No Album Left Behind: Resavoir’s Resavoir
Will Miller’s dreamy jazz project sounds like a sunset just out of reach

Over the course of 2019, Paste has reviewed about 300 albums. Yet, hundreds—if not thousands—of albums have slipped through the cracks. This December, we’re delighted to launch a new series called No Album Left Behind, in which our core team of critics reviews some of their favorite records we may have missed the first time around, looking back at some of the best overlooked releases of 2019.
Having worked with Whitney, Chance the Rapper and any number of Chicago’s major musical exports, you’ve likely heard Will Miller’s music before. The trumpeter and multi-instrumentalist has been an unlikely architect for the city’s genre-agnostic music scene, often blending his jazz credentials with hip-hop, country and soul. But the Oberlin-trained musician’s first love was always jazz, and his latest project, the playfully misspelled Resavoir, is an ode to both his musical and geographic hometown.

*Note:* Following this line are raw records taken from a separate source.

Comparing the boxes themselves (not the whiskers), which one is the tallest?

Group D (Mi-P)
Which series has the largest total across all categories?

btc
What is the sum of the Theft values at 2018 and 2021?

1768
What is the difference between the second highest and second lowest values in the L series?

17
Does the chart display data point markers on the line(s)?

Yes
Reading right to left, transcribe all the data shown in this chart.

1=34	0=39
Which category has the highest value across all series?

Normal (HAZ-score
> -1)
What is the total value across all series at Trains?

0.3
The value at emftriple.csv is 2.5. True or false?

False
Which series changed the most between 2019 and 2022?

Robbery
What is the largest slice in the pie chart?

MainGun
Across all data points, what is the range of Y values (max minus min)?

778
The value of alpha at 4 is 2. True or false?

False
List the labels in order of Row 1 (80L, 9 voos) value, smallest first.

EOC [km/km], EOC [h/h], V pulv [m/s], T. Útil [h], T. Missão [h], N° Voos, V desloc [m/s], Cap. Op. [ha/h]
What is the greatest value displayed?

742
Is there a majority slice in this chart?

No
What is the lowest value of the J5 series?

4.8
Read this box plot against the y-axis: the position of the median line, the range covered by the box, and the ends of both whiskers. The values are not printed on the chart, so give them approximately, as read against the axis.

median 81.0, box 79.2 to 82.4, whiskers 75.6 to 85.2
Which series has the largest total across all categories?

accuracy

Though he acts as bandleader, multi-instrumentalist and producer, Miller is far from the only creative voice behind Resavoir’s self-titled debut record. The 18 collaborators that play on this release are a veritable who’s who of Chicago’s music scene: There are appearances from Knox Fortune, OHMME’s Macie Stewart, Noname collaborator Akenya Seymour, Kids These Days’ Lane Beckstrom, rapper Sen Morimoto and tons more. (Some of these artists also appear on two other great Chicago-centric albums Paste highlighted in our No Albums Left Behind series: Kaina’s Next to the Sun and Jamila Woods’ Legacy! Legacy!). Despite the overwhelming number of players listed in the liner notes, Resavoir still feels remarkably self-contained, never overly-sprawling with its musical ideas so much as its compacting them, layering it all with a sublime technical precision.